January 2017 goes down as the 33rd warmest on record, netting an average temperature of 52.9° at Tucson International Airport. Of note, 5 morning freezes were registered at TIA. This is the most seen in January since 2013. Officially, 1.18″ rain fell in Tucson last month. This mark is good for the 36th wettest January recorded.
According to NWS Tucson, the new year started off wet and cold as a winter storm moved across the area on New Year’s Eve & Day. Rainfall amounts across the metro area on the 1st mostly ranged from 0.10″ to 0.40″ with localized spots up to 0.50″.
Cooler than normal conditions continued through the 3rd before high pressure aloft brought much warmer temperatures to the area. This warmth peaked on the 8th when the Tucson International airport recorded the first 80º+ high of 2017. The historical average date for the first 80º+ high of the year is February 11th. The 81º high on the 8th was one degree off the daily record high (82º in 2002) and also one degree off the nations high temperature which occurred in San Pasqual Valley, CA.

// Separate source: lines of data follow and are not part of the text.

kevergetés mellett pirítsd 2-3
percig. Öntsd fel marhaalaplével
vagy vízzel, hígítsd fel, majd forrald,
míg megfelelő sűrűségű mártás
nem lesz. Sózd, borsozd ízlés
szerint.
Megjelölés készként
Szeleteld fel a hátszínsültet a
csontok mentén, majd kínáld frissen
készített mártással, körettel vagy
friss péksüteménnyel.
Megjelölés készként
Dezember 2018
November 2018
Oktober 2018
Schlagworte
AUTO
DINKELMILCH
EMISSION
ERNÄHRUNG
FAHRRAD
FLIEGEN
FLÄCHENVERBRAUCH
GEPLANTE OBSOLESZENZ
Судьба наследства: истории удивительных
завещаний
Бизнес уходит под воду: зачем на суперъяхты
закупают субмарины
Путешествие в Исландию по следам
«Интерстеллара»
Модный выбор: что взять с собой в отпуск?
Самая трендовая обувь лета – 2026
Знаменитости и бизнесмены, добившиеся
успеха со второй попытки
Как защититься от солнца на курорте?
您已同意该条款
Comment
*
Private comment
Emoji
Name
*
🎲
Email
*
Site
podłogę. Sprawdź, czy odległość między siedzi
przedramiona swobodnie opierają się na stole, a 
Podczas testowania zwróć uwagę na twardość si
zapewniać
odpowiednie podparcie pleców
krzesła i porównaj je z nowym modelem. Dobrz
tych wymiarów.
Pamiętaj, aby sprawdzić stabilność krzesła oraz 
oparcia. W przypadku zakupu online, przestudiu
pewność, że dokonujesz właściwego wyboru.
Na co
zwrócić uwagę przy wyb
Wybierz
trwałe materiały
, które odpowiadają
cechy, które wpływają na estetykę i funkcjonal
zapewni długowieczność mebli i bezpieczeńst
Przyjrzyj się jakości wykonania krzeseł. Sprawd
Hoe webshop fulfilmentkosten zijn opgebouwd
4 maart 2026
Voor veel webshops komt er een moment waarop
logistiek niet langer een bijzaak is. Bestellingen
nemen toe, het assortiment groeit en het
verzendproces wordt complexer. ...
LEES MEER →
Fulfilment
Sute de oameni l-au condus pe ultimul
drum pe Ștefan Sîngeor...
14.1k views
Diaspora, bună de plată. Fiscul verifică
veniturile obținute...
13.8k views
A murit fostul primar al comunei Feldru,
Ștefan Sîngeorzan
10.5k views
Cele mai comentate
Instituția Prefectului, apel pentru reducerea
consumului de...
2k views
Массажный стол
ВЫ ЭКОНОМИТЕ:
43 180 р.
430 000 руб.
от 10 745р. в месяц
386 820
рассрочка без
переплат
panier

Above normal high temperatures continued through the 14th before a Pacific storm, moving across northern Mexico, brought valley rain, isolated thunderstorms, gusty winds and high elevation snow to the area late on the 14th into the 15th. Rainfall amounts from this storm ranged from 0.40″ to 1″ with localized areas up to 1.25″, especially near the Catalina and Rincon mountains. Runoff caused some localized flooding problems. Around 6″ of snow was recorded up at Mt. Lemmon.
This storm was the beginning of a very active weather pattern which would last through the 24th.
A series of winter storms would move through the area between the 20th and 24th bringing widespread valley rain, gusty winds, a few thunderstorms and mountain snow. A strong cold front moved across the metro area during the morning hours of the 21st bringing wind gusts of 40 to 60 mph along with the precipitation. Snow was very heavy in the mountains with Mt. Lemmon recording up to two feet. Rainfall amounts were mostly in the 0.25″ to 1″ range with locally higher amounts in the mountains below the snow level.
The last in this series of winter storms moved through the area on the 23rd and 24th. Rainfall amounts across the metro area were less with this storm, mostly in the 0.05″ to 0.50 range. Mt. Lemmon recorded up to 6″ of new snow.
The last winter storm of the month left much colder air across the area which resulted in an extended period of below freezing low temperatures across the metro area from the 25th through the 29th. High temperatures remained cool before high pressure aloft brought much warmer daytime temperatures to close out the month.